=== Begin Enclosure ===
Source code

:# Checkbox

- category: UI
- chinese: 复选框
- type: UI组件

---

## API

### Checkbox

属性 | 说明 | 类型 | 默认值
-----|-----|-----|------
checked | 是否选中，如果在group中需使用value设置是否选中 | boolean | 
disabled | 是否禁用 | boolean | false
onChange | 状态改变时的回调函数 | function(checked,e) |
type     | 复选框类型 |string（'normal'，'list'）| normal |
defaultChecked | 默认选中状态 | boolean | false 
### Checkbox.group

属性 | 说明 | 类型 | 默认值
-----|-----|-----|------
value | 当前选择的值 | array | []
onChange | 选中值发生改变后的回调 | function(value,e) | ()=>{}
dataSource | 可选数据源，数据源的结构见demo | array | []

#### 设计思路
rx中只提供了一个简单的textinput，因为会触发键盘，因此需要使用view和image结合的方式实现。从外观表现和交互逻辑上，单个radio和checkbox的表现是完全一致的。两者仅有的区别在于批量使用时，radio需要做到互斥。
=== End Enclosure ===
=== Begin Enclosure ===
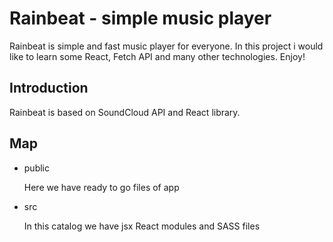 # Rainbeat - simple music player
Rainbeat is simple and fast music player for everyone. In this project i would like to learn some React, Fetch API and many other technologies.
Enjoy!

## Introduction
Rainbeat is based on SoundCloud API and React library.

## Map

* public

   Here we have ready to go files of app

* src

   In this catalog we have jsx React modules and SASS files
=== End Enclosure ===
Problem to solve:
Using the records above, pull out each line where the word "files" occurs.

Expected answer:
   Here we have ready to go files of app
   In this catalog we have jsx React modules and SASS files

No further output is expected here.